Beyond the rows, the day had a wider goal. The agronomists stressed that science only matters if it can be adopted by small farms at scale. The tools used on site were deliberately simple. The message was practical. “We start with analysis, we keep the plan simple, and we measure results,” Mouallem stated. “When neighbors see healthier trees and cleaner fruit, they copy the practice. That is the point of a demo plot.”
Background: What is Al Moutmir
Al Moutmir is OCP Group’s farmer-centric advisory program. It launched in 2018 with scientific backing from Mohammed VI Polytechnic University (UM6P). The initiative’s goal is to raise yields, improve soil health, and spread climate-smart practices among smallholders. It does this through free itinerant services, mobile soil labs, on-farm demonstration platforms, and a set of digital tools that make tailored advice easy to access.

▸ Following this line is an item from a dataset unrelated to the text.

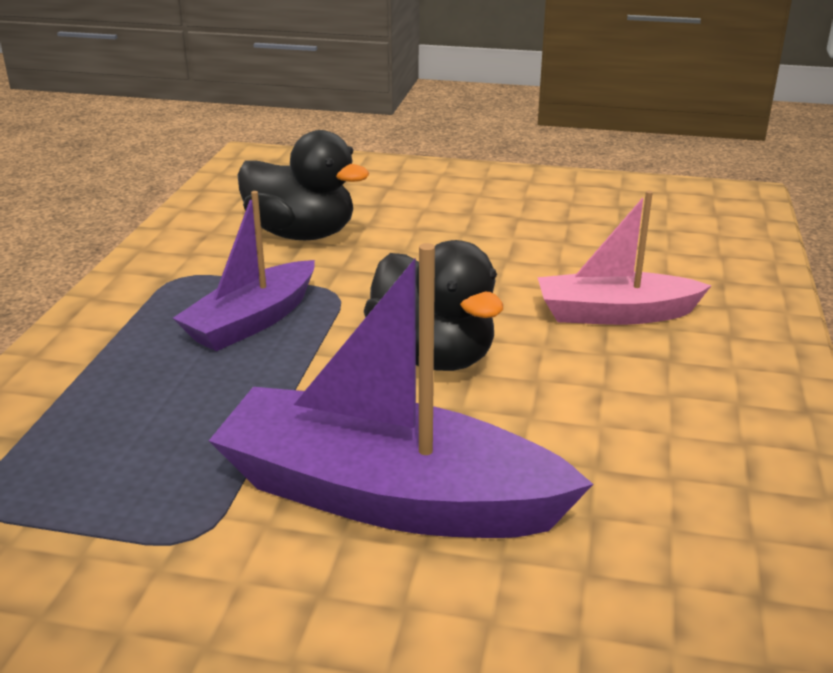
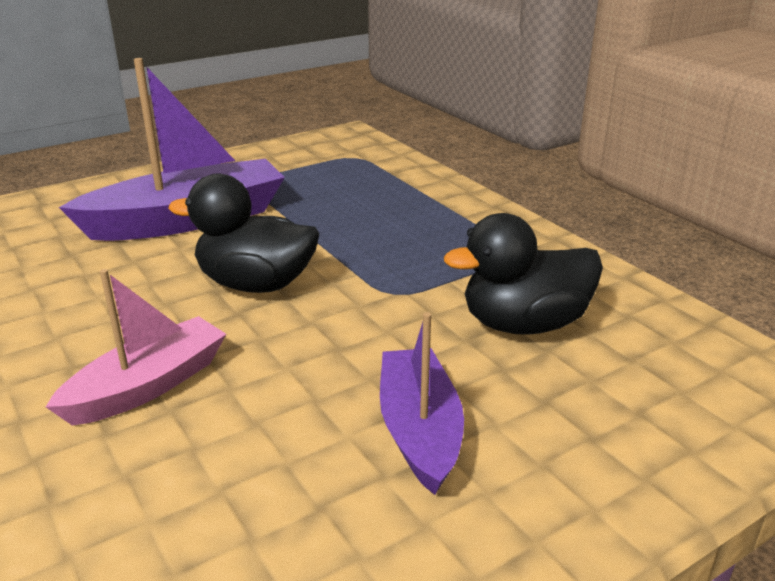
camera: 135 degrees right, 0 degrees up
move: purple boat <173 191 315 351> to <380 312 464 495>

Read also: Al Moutmir Program Shows Strong Results for Cereals, Pulses in Morocco
The model links diagnostic work to action in the field. Mobile teams run soil tests and issue plot-specific fertilization plans. The program’s platforms of demonstration compare farmer practice to optimized practice side by side, so growers can see differences in vigor, disease, and yield with their own eyes. Al Moutmir also supports conservation agriculture. Its direct seeding activities help farmers save water, cut fuel use, and protect soil structure in cereals and pulses.
Digital services extend that reach. The @tmar app offers weather, market info, a profitability simulator, and crop-by-crop recommendations, including an AI plant-health assistant. The program’s knowledge hub, Agripedia, aggregates videos and crop guides in an open format. Al Moutmir runs inclusion efforts for women and youth through training, cooperative support, and market tools that connect producers to buyers.
Al Moutmir works alongside public partners. It coordinates with the Ministry of Agriculture, the National Office of Agricultural Advisory (ONCA), and public research bodies such as INRA. The program fits within Morocco’s Green Generation strategy and backs national goals to modernize advisory services, expand precision nutrition, and promote water-saving practices.
Looking ahead
On the Aajajra plot, the lesson was simple. Start with diagnostics. Feed the soil and the canopy with what they need. Harvest without harm. “We are here to finish the work we began at the start of the year,” El-Ouzzani Touhami told MWN. “Follow the itinerary, protect the tree, and next year will thank you.”
Essoheimi agreed. He looked across bins filled with clean fruit. “This approach keeps the trees healthy and the crop steady,” he said. “We will keep using it.”